- Set task a -
In the text about Portland's craft beverage scene, what nickname has East Bayside taken on?
------ Text section ------
Over Columbus Day weekend Devon and I took the day to go up to Portland, ME. While craft beer has always been a big part of this city's attraction, in recent years it's just exploded with new brewers and cider makers! Before Devon joined me, I made my way to one of the more interesting places I've ever been in that makes fermented beverages, Urban Farm Fermentory. Finding myself in industral East Bayside, or yEast Bayside as they've taken to calling it, the fermentory is just steps from Rising Tide Brewing, Bunker Brewing and walkable to legendary Portland beer bar Novare Res. With a distiller nearby in addition as well as a baker and cheesemaker moving into a spot in the same warehouse, this industrial neighborhood is fixing to get a lot more crafty! After getting a cup of coffee at Tandem Coffee Roasters, an awesome coffee roaster / cafe that the guys from UFF recommended to me, I met with Adam Callaghan (center), Willis Croninger (right) and founder Eli Cayer (left) as well as Reid Emmerich, head kombucha brewer, and Neil Spillane, CFO (both not pictured).
------
- Set task b -
Copy out the stored dataset items word for word, from their start through the line containing "sharpen: amount 1.994".
------ Records for this exercise ------
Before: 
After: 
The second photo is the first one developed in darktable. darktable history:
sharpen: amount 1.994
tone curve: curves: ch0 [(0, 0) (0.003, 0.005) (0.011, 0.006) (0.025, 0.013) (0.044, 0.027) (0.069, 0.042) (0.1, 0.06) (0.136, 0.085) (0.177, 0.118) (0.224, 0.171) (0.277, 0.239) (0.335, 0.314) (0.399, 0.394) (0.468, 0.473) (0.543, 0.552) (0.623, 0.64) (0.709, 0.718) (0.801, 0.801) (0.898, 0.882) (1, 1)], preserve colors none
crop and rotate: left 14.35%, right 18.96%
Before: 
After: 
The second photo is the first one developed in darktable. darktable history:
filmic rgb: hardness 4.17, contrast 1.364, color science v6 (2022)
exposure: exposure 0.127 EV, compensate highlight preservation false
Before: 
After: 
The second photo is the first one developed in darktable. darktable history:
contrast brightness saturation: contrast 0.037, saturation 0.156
------
- Correct output a -
yEast Bayside.

- Correct output b -
Before: 
After: 
The second photo is the first one developed in darktable. darktable history:
sharpen: amount 1.994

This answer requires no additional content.